Né à Nantes en 1974, Olivier Petiteau vit et travaille à Cholet.

Il est représenté par la galerie Oniris à Rennes et la galerie

Wagner (Paris/Le Touquet).

Extrait du dossier de presse de l'exposition "Raccourcis", galerie de l'école d'art du choletais. Oct.2013

Au milieu des années 90, Olivier Petiteau étudiait la philosophie, écrivait des recueils de poésie. Passionné de musique, il avait une pratique, mais n’a pu se contenter de jouer. C’est alors qu’il a commencé à fabriquer ses propres machines sonores et à mécaniser ses instruments. De la conception à la réalisation, il a aisément glissé vers le territoire de l’art pour entretenir une relation plastique avec la musique. La question du mouvement et sa mécanisation sont à l’œuvre dès ses premières recherches. C’est donc assez naturellement qu’il s’est penché vers des réalisations en volume ayant un trait commun avec l’instrument de musique, la partition ou l’écriture du mouvement. Ainsi l’on peut considérer que son travail revêt un caractère polyphonique assumé, oscillant du produit manufacturé à l’objet usiné, du tangible à son interprétation.

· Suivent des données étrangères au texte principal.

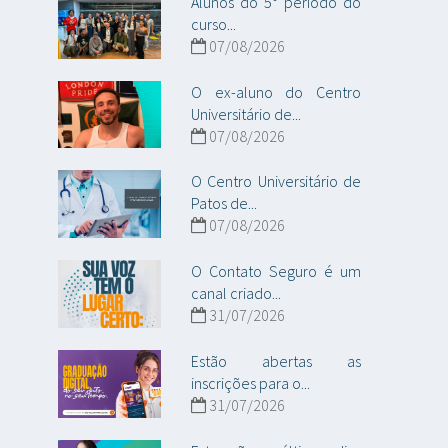
Alunos do 5° período do
curso...
07/08/2026
O ex-aluno do Centro
Universitário de...
07/08/2026
O Centro Universitário de
Patos de...
07/08/2026
O Contato Seguro é um
canal criado...
31/07/2026
Estão abertas as
inscrições para o...
31/07/2026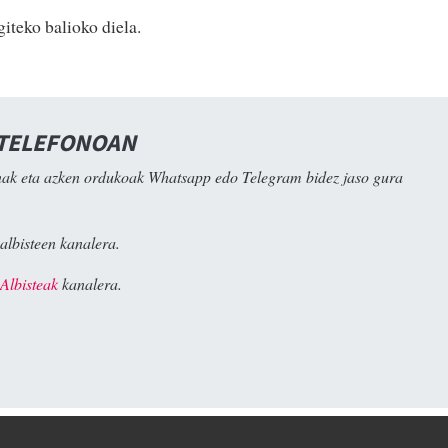
iteko balioko diela.
 TELEFONOAN
ak eta azken ordukoak Whatsapp edo Telegram bidez jaso gura
albisteen kanalera.
Albisteak
kanalera.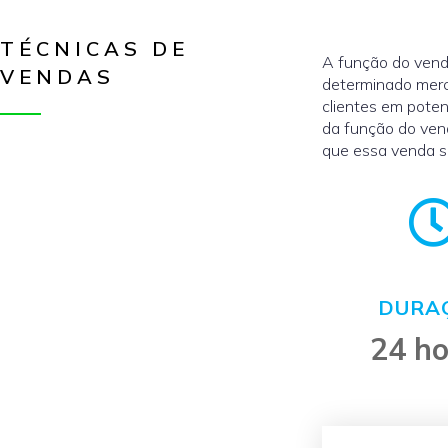
TÉCNICAS DE
A função do vend
VENDAS
determinado merc
clientes em poten
da função do ven
que essa venda se
DURA
24 h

Olivier Petiteau aime la répétition, mais ne supporte pas le radotage. Les objets qu’il "rejoue" et dont les formes sont puisées dans le réel, renouvellent notre perception du monde. Ils sont détournés de leur fonction : le piano ne sonne pas, et la machine à sous, peut-être jamais ne tintera. Du réel, Olivier Petiteau a ôté sa substance voisée et vibratoire. Les objets convoqués sont à la fois reconnaissables d’emblée et débarrassés de leurs détails clinquants. Ils sont là simplifiés, réduits à l’état de signe. À la manière de Marcel Duchamp, il cherche à "se dessaisir de la volonté créatrice". L’œuvre, à l’ère de sa reproductibilité, manuelle ou mécanique, se passe volontiers des affects de l’artiste. Sa rencontre avec François Morellet viendra appuyer cette volonté.

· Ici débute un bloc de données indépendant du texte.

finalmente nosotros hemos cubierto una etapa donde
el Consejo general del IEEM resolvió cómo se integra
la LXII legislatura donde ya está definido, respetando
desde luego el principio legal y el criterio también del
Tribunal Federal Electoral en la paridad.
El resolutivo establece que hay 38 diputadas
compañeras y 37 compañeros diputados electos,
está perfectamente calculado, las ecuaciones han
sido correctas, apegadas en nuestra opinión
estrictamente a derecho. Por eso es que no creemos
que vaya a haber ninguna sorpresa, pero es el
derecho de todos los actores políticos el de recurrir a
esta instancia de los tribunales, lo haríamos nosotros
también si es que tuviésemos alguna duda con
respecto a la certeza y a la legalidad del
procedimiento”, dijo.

Conscient de l’ancrage de la culture de l’information et du développement technologique dans la vie quotidienne, Olivier Petiteau a su s’armer d’humour et prendre une distance ironique avec le décryptage du monde tel que transmis par les médias. Beaucoup d’informations sont dites bruyantes et possèdent un pouvoir d’abrutissement sans commune mesure. Adeptes des analyses simplifiées, de nombreux médias martèlent à quel point l’économie capitaliste est en crise. Dans un même mouvement, ils encouragent des activités ludiques, calquées sur ce modèle, dont le Casino pourrait être un paradigme : il incarne l’addiction, l’obsession de l’argent et réunit des symboles aussi repoussants qu’attirants. Les œuvres d'Olivier Petiteau apparaissent comme des mise en scène de la vie matérielle.

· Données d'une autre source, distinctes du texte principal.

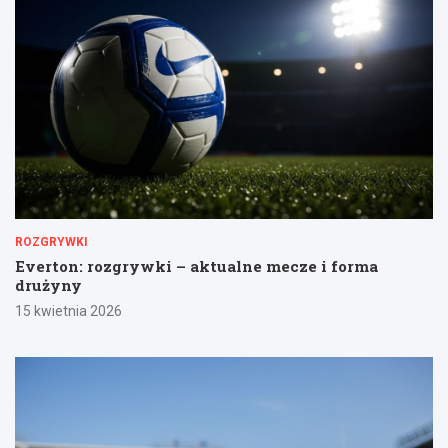
ROZGRYWKI
Everton: rozgrywki – aktualne mecze i forma
drużyny
15 kwietnia 2026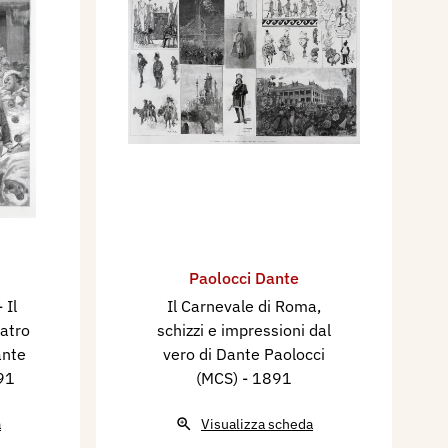
Paolocci Dante
 Il
Il Carnevale di Roma,
eatro
schizzi e impressioni dal
ante
vero di Dante Paolocci
91
(MCS)
- 1891
a
Visualizza scheda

Si le Nouveau Réalisme proclame un vocabulaire artistique et critique augurant de nouvelles approches perceptives du réel où sont prélevés des objets, Olivier Petiteau se positionne "dans l'univers du langage pour appréhender la réalité". Il ajoute que la réalité est "le langage que l'on pose sur les choses".

Edwige Fontaine et Isabelle Tellier, Room Service AAC.